The first Cochrane review about post-operative functional status in MB versus FB designs for TKA was published by Jacobs et al. (37) in 2004. They found no evidence of superiority for 1 of the 2 prosthesis types with regard to ROM or functional performance of the patients, but the methodological quality of the considered studies was low; in fact only two articles were involved in this review. A newer Cochrane review was published by Hofstede et al. (38) in 2015, regarding only cruciate retaining design, including 19 studies, 1,641 participants (98.5% with osteoarthritis) and 2,247 knees; moderate quality evidence suggests that MB prostheses may have similar effects on knee pain compared with FB prostheses in PCR TKA, considering KSS and VAS. Both Cochrane reviews registered also the same results in clinical and functional scores, health-related quality of life, revision surgery rate, mortality, reoperation rate and other serious adverse events in the two groups, but with low quality evidence.

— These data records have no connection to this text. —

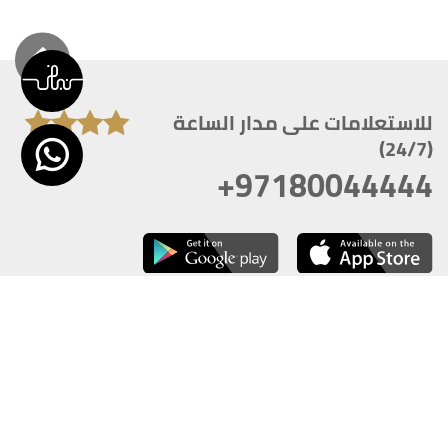
للاستعلامات على مدار الساعة
(24/7)
+97180044444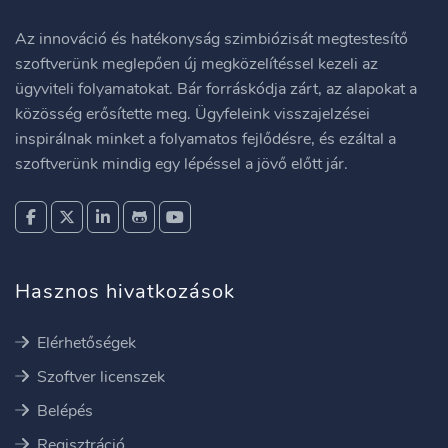
Az innováció és hatékonyság szimbiózisát megtestesítő
szoftverünk meglepően új megközelítéssel kezeli az
ügyviteli folyamatokat. Bár forráskódja zárt, az alapokat a
közösség erősítette meg. Ügyfeleink visszajelzései
inspirálnak minket a folyamatos fejlődésre, és ezáltal a
szoftverünk mindig egy lépéssel a jövő előtt jár.
Hasznos hivatkozások
Elérhetőségek
Szoftver licenszek
Belépés
Regisztráció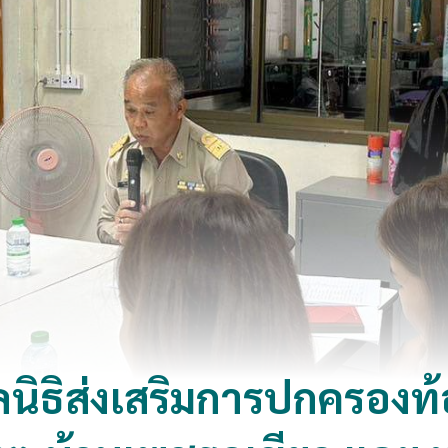
ิธิส่งเสริมการปกครองท้องถ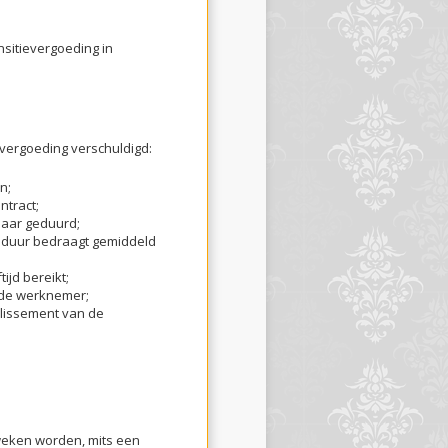
sitievergoeding in
evergoeding verschuldigd:
n;
tract;
jaar geduurd;
dsduur bedraagt gemiddeld
jd bereikt;
n de werknemer;
illissement van de
eweken worden, mits een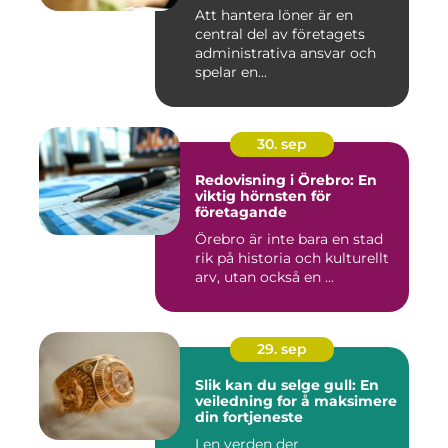
Att hantera löner är en
central del av företagets
administrativa ansvar och
spelar en...
30. sep
Redovisning i Örebro: En
viktig hörnsten för
företagande
Örebro är inte bara en stad
rik på historia och kulturellt
arv, utan också en ...
29. sep
Slik kan du selge gull: En
veiledning for å maksimere
din fortjeneste
I en verden der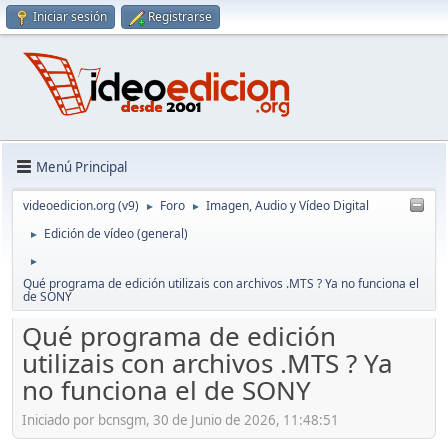
Iniciar sesión
Registrarse
Menú Principal
videoedicion.org (v9)
Foro
Imagen, Audio y Vídeo Digital
►
►
Edición de vídeo (general)
►
►
Qué programa de edición utilizais con archivos .MTS ? Ya no funciona el
de SONY
Qué programa de edición
utilizais con archivos .MTS ? Ya
no funciona el de SONY
Iniciado por bcnsgm, 30 de Junio de 2026, 11:48:51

When MB concept was introduced, the theoretical advantages were represented by the more conforming articular surfaces with lower contact stress and backside wear, the dissipation of the stress wear in two different surfaces and an enhancement of flexion allowing posterior translation, portending knee kinematics closer to physiological gait; moreover, a self-correcting rotational alignment was supposed to enhance the patello-femoral mechanics.
However, clinical studies did not confirm these advantages, as improvement in respect to FB designs in kinematics during step-up activity, kneeling ability, gait function and patello-femoral kinematic were not detected. Moreover, in PCR designs, MB inserts proved a higher need of partial PCL release. The more anterior contact point of MB inserts was proved but with no impact on functional and pain scores, and a lower incidence of lateral release in MB knees was detected just in resurfaced patellas.
No significant advantages in term of functional and radiological outcome, ROM, pain and patient satisfaction were detected by large cohort studies, randomized clinical trials and meta-analyses.
On the other hand, MB inserts showed a relevant complication not reported in FB designs regarding PE dislocation, a higher risk of revision in the first year after surgery, a higher incidence of patellar clunk syndrome in high-flex MB implants and higher costs of the implants.
In conclusion, the theoretical advantages of MB inserts in TKA have not been proven by clinical studies and scientific literature, while a higher rate of complications and higher revision rates were detected. On the basis of the literature review, the routine choice of a MB insert is not currently supported by evidence, as the choice of the implant should be made on the basis of other factors.
Conflicts of Interest: The authors have no conflicts of interest to declare.